New research into anaesthesia may shed light on how processes in the brain create consciousness, writes Tim Wallace.
The advent of anaesthesia is one of the great revolutions of modern medicine. Without it commonplace surgical procedures would be nightmares. Yet exactly how the anaesthetic process works still largely remains a mystery.
Now a paper published in PLOS Computational Biology challenges a popular idea about how anaesthesia induces loss of consciousness – that it decouples different parts of the brain by interrupting information transmission via the nerve fibres that connect them.
Instead, anaesthesia might actually work by hindering information processing in the “source” area, suggests research led by Patricia Wollstadt of the Brain Imaging Center at Goethe University in Frankfurt, Germany. It may not be so much that the transfer of information is blocked as that there is simply less information to transfer.
The findings come from experiments that monitored the brain activity of ferrets given isoflurane, a general anaesthetic administered through inhalation. The simultaneous electrical signals of the ferrets’ primary visual cortex and prefrontal cortex were recorded (using electrodes embedded in the animals’ heads). The researchers used a computer model to estimate the amount of information available in the different brain areas.
The research reports that “source” brain areas showed bigger decreases in available information than “target” areas, thus “changes in information transfer under isoflurane seem to be a consequence of changes in local processing more than of decoupling between brain areas”.
These results – of a decrease in “top-down information transfer” under anaesthesia, driven by the suppression of locally available information at the source — can be interpreted, the study notes, according to a popular theoretical framework, called “predictive coding”, about how cognition and consciousness works.
The predictive coding theory suggests the brain constructs and maintains an internal model of the world, using this model to predict future sensory input at lower levels of the cortical hierarchy, and then refining that model according to whether predictions match actual future input.
“Theories of conscious perception within this predictive coding framework propose that conscious perception is ‘determined’ by the internal prediction (or ‘hypothesis’) that matches the actual input best,” the researchers write. “It may be conversely assumed that the absence of predictions leads to an absence of conscious perception.” In other words, to loss of consciousness.
The researchers caution that the signals they have measured “merely reflect a coarse-grained view of the underlying neural information processing,” and that different anaesthetics may lead to loss of consciousness by very different mechanisms.
David Liley, a neuroscientist at the Centre for Human Psychopharmacology at Swinburne University of Technology in Melbourne, agrees the results need to be verified using other anaesthetic agents. “Isoflurane is thought to act predominantly at inhibitory synapses, which are well-known to directly regulate local neural activity,” he says.
“In contrast, other well-known anaesthetic agents such as ketamine, nitrous oxide and the noble gas xenon – often collectively referred to as dissociative anaesthetics – act at molecular sites associated with synaptic excitation, which is involved in the co-ordination of activity of different and widely separated parts of the brain.”
As a neuroscientist, Liley is particularly interested in the mechanism of anaesthetic action because of what it might help us about the deep mysteries of the mind.

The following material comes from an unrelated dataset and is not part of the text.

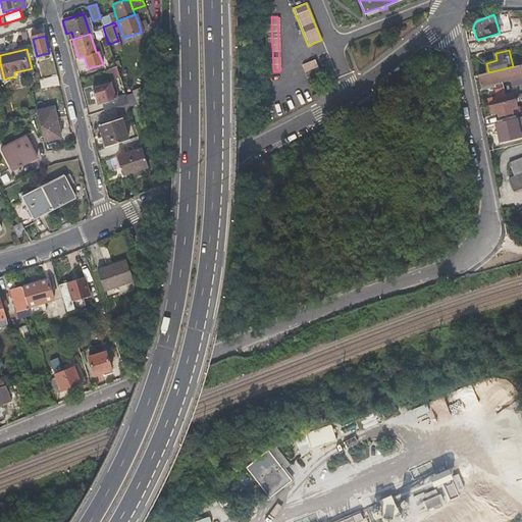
[(302,63),(310,84),(321,80),(314,59),(302,63)]
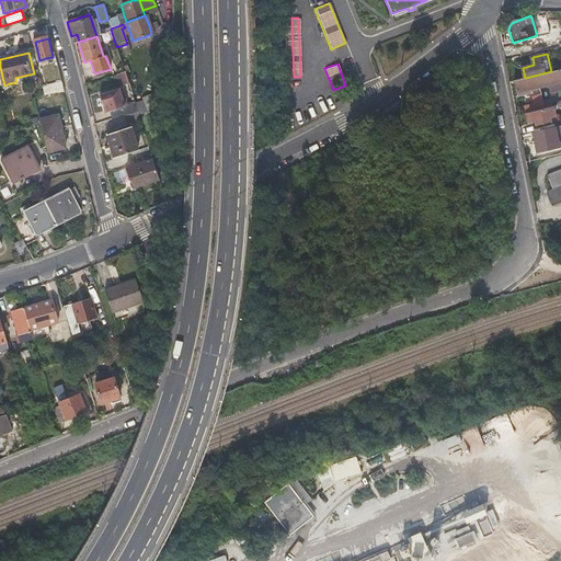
[(331,91),(333,90),(324,68),(323,69),(331,91)]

So far all we have to explain how anaesthesia works are theories, he says, because we still know very little about the relationship “between the physical substance of our brain and the subjective content of our minds”.
Reading too much into these new results, he notes, is complicated by the complexity of the processes under study, and the difficulty of isolating cause and effect when “everything is connected to everything else”.

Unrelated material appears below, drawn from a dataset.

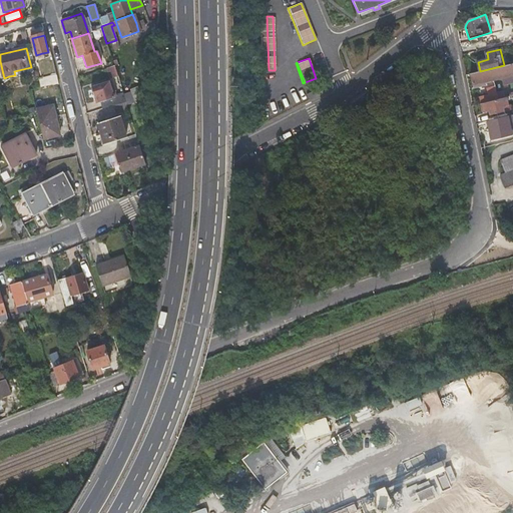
[(492,68),(495,79),(502,77),(504,84),(508,83),(512,82),(512,66),(512,63),(504,65),(492,68)]
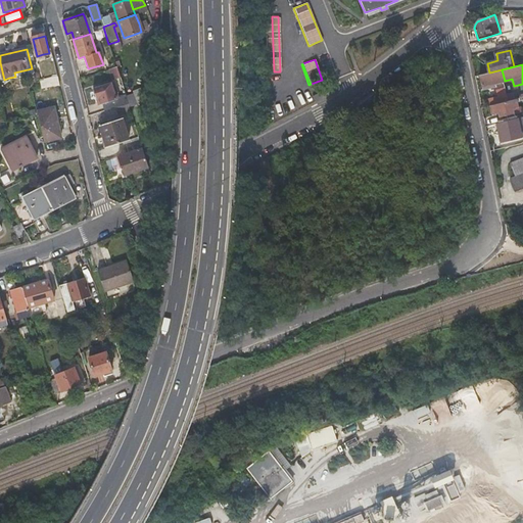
[(505,81),(502,69),(489,73),(485,74),(481,75),(485,90),(497,87),(496,82),(505,81)]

Though he does not regard the findings as a “particularly radical revisioning of how anaesthetics work”, he acknowledges the novelty of “the definite empirical suggestion that changes in the complexity of brain function are not just driven by disconnecting the coordinated behaviours of different parts of the brain – our current best understanding – but by altering the actual behaviours of these different parts as well”.
"This article is a welcome contribution to the search for the mechanisms of understanding how anaesthetics act to impair consciousness,” he says. “Despite the successful use of anaesthetics for over 150 years there is still no clear understanding of how they produce unconsciousness, amnesia and immobility.”